Impact of using Rotation Forest

To investigate the effectiveness of the Rotation Forest for protein subcellular localization, we apply the neural network that was used in [8] (back propagation ANN using Radial Basis Function (RBF) activation function) to our extracted features and compare the results with those achieve here. We achieve 77.4% and 71.1% prediction accuracies which are 6.2% and 5.5% less than using the Rotation Forest for Gram-positive and Gram-negative protein subcellular localization data sets, respectively. This shows the effectiveness of using the Rotation Forest which has not been explored at all for this task.

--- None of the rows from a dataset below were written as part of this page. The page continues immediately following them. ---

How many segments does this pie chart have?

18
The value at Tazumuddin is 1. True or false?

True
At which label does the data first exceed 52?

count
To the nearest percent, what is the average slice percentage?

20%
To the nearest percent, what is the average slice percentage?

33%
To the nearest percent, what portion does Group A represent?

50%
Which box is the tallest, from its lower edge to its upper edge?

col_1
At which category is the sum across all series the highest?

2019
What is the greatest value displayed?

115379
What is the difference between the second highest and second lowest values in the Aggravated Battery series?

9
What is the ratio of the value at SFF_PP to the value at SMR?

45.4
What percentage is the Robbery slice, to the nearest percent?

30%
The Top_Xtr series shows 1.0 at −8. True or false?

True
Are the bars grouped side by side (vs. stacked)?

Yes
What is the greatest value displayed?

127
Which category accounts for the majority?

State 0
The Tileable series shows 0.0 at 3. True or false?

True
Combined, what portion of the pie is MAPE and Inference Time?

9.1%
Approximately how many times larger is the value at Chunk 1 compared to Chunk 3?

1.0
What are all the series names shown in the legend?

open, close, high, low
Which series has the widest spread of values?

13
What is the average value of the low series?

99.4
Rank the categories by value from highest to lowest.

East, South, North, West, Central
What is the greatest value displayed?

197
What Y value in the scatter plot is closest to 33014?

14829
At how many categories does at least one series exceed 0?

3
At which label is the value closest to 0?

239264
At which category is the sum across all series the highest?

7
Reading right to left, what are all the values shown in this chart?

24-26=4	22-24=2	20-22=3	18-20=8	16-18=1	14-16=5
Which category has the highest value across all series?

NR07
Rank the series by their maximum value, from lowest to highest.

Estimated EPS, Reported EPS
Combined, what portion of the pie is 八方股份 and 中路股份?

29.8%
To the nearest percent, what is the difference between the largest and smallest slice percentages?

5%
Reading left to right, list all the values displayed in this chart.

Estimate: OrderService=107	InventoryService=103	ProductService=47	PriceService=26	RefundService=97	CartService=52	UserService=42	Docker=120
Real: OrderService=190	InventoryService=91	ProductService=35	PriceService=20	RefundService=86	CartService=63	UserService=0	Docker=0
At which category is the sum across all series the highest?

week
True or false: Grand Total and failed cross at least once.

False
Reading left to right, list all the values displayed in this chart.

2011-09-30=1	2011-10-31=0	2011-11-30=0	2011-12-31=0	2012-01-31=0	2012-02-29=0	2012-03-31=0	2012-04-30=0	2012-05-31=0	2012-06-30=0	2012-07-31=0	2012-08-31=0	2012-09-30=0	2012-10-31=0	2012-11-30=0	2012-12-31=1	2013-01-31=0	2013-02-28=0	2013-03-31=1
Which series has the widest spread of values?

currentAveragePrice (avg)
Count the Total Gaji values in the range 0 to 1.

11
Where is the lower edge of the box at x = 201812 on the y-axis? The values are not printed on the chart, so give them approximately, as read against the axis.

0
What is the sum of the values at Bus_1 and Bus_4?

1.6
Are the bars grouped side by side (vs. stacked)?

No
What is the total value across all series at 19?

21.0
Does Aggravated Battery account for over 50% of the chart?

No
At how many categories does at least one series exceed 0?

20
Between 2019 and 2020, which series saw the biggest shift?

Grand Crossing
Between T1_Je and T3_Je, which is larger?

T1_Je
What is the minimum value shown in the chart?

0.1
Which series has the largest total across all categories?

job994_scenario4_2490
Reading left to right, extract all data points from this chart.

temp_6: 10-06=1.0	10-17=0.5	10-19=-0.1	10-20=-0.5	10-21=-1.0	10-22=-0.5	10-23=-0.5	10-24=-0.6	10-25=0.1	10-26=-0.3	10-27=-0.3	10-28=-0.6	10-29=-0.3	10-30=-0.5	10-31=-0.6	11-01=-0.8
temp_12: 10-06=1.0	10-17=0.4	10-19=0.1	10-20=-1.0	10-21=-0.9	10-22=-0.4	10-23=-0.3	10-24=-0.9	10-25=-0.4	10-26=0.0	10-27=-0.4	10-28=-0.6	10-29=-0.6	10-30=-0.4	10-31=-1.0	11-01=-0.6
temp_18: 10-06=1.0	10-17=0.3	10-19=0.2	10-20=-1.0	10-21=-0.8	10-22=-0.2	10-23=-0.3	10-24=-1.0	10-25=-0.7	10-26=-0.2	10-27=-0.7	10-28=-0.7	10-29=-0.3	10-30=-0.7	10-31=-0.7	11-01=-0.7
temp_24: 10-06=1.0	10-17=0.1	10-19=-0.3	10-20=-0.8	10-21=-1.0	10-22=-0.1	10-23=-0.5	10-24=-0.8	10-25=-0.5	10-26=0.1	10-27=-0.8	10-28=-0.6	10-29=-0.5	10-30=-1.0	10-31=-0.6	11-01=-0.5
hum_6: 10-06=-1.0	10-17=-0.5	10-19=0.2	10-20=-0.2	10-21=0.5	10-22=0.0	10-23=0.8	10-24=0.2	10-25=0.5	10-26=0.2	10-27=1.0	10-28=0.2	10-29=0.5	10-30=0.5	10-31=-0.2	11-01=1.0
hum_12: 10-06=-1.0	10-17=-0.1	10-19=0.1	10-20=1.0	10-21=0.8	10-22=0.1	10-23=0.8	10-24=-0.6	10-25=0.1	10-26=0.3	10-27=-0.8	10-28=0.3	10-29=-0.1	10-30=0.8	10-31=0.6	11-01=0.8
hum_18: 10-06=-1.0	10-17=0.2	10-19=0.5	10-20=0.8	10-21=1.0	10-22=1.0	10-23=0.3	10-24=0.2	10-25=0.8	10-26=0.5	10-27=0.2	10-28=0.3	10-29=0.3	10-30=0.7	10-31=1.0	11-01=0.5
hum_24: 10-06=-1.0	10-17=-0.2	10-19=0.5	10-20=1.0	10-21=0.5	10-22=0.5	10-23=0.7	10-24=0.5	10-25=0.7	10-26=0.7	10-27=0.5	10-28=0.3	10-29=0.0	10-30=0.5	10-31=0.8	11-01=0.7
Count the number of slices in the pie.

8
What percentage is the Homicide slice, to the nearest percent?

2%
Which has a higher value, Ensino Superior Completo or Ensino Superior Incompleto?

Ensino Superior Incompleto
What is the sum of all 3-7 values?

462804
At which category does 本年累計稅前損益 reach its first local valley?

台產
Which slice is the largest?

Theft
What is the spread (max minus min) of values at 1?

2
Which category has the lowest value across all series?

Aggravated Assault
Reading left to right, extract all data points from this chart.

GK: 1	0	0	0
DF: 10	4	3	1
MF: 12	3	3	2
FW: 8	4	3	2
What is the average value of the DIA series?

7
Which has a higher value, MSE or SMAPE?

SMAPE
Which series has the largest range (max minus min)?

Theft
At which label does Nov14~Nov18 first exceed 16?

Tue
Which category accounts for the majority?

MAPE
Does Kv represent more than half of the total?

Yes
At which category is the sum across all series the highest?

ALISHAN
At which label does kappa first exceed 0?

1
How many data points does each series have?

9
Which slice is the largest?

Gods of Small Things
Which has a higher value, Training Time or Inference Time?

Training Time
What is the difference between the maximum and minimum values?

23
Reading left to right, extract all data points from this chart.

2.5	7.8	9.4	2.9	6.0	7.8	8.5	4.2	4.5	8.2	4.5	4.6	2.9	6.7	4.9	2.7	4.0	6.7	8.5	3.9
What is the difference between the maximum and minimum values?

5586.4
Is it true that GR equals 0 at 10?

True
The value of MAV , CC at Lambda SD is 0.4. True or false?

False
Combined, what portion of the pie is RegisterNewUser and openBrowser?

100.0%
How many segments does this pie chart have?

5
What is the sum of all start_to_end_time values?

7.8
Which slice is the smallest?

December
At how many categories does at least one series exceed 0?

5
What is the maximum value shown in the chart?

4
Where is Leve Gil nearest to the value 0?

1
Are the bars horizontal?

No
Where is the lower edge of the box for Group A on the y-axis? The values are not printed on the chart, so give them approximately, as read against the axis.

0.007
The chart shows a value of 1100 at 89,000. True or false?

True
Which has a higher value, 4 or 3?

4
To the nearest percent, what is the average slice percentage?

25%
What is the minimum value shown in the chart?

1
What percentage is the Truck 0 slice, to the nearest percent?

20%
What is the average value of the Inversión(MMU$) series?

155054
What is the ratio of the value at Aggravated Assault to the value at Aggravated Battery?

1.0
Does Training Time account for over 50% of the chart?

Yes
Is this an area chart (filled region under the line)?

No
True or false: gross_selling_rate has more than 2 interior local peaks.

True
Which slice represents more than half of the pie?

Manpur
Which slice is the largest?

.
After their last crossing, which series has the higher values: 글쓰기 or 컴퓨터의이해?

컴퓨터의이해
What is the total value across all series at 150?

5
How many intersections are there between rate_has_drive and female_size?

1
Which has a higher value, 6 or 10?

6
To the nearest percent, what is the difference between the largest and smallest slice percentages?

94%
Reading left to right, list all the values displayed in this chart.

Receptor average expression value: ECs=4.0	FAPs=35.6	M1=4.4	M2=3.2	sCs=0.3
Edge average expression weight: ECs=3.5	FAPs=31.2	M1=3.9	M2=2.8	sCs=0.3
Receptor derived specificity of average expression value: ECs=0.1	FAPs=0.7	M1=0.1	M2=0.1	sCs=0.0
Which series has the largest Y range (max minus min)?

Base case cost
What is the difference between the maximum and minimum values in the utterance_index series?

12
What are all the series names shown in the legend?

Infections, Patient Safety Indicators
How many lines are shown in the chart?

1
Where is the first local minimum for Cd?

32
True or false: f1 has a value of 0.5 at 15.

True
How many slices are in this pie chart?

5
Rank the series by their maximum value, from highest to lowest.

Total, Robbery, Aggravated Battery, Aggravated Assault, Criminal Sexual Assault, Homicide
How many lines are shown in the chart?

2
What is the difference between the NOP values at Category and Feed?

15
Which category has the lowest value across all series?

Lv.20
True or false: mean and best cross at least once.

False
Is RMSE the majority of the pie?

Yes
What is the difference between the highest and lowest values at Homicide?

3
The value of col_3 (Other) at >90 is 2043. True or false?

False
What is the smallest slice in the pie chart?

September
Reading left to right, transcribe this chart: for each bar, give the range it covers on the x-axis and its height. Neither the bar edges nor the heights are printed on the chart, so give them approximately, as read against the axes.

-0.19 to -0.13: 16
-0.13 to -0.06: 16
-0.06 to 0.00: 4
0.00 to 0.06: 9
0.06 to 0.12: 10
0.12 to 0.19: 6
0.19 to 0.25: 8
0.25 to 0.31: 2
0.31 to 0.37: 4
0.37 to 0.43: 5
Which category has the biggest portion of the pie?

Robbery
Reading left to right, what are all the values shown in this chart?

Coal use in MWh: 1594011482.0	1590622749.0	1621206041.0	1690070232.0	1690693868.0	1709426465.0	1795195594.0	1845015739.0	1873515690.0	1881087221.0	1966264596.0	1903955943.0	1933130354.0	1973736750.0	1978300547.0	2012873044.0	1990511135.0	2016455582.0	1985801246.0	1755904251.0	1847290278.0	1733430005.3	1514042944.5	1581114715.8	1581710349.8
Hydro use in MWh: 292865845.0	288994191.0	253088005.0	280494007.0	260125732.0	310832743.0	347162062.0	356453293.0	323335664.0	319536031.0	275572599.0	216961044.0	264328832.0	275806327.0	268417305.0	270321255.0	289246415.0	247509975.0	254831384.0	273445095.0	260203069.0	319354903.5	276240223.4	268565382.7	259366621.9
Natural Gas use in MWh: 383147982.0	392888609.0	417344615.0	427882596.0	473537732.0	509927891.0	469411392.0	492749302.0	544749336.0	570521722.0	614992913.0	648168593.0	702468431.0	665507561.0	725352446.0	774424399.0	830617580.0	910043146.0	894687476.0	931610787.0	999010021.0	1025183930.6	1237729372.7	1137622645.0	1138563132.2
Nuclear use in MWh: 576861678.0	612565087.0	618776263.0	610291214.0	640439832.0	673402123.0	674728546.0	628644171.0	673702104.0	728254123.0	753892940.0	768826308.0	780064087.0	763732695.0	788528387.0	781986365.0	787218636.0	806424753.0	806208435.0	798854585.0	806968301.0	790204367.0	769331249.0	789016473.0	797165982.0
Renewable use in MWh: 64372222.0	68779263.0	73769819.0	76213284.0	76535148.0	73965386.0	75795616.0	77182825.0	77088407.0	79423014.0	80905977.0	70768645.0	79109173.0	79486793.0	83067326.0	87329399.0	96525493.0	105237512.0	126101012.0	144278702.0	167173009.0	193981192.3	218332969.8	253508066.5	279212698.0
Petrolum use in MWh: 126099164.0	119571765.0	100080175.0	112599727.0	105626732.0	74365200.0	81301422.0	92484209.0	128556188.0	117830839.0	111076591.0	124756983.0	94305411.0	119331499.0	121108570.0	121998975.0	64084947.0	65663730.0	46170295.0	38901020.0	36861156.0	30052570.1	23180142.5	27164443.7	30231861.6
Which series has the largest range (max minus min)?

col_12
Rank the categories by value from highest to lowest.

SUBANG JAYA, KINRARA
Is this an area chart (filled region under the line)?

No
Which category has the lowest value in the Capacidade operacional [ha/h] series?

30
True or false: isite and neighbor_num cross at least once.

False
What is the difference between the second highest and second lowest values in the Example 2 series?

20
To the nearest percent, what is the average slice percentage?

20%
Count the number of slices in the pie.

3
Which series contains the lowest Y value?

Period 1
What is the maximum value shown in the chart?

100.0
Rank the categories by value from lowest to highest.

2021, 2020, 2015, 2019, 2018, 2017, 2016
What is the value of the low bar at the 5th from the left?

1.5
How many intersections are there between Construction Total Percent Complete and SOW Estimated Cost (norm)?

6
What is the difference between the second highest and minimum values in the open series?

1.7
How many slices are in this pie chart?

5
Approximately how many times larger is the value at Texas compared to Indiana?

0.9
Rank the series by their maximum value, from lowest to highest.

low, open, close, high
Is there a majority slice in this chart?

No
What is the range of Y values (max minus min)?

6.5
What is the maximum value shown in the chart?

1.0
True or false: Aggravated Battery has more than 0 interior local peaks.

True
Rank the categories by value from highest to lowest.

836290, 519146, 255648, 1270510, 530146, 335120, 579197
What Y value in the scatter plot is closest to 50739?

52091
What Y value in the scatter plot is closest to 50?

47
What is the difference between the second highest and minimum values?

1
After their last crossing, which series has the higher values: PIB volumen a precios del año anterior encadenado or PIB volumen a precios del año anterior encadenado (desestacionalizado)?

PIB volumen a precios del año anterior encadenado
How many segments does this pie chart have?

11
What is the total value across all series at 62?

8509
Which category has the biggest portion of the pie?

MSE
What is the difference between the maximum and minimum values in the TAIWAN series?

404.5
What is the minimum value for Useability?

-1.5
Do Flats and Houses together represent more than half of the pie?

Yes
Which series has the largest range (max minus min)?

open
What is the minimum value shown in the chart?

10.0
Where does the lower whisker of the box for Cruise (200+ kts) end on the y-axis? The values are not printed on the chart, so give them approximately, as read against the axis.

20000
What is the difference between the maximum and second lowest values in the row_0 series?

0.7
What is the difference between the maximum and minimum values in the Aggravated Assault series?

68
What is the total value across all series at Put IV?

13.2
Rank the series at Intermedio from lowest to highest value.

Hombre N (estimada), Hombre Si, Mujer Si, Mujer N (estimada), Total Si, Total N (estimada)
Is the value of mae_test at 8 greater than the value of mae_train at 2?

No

Investigating the importance of the explored feature groups in this study

We apply the Rotation Forest to each of the explored feature groups to investigate their effectiveness on the achieved results. We then add these four feature groups together and apply the Rotation Forest to these combinations to see the impact of adding each feature group to the achieved results (using physicochemical attribute number 9). As it is shown in Table 4 combining these four feature groups together increases the prediction accuracy monotonically and the best results is achieved by combining all the feature groups together. This emphasizes the effectiveness of all the feature groups explored in this study to enhance Gram-positive and Gram-negative protein subcellular localizations.

Table 4 The overall prediction accuracy achieved using Rotation Forest to each feature groups investigated in this study (in percentage).

Conclusion

In this study we have proposed a pattern recognition-based approach to solve Gram-positive and Gram-negative protein subcellular localizations in the following steps. First, we have investigated a wide range of physicochemical attributes using several classifiers and feature extraction techniques and selected the 10 attributes that attained the best results for protein subcellular localization. Second, using the evolutionary information embedded in PSSM, we transformed the protein sequence and also extracted semi-composition and auto-covariance feature groups directly from PSSM. Third, we extracted physicochemical-based feature groups by proposing overlapped segmented density, and overlapped segmented autocorrelation feature groups from the transformed protein sequence for all 10 physicochemical attributes mentioned earlier. Fourth, all four feature groups extracted here were combined to make a feature vector that contains both evolutionary and physicochemical discriminatory information simultaneously. Finally, by applying the Rotation Forest classifier to our extracted feature groups, we achieved 83.6% and 76.6% prediction accuracies for Gram-positive and Gram-negative subcellular localization which are 3.3% and 3.4% better than previously reported results for these two tasks, respectively [8, 35].

These enhancements emphasizes the effectiveness of our proposed feature extraction techniques, the discriminatory information embedded in physicochemical-based features, and finally the Rotation Forest classifier that has not been explored for this task. For our future work, we aim at exploring wider range of feature extraction techniques to reduce the number of features as well as enhancing protein subcellular localization.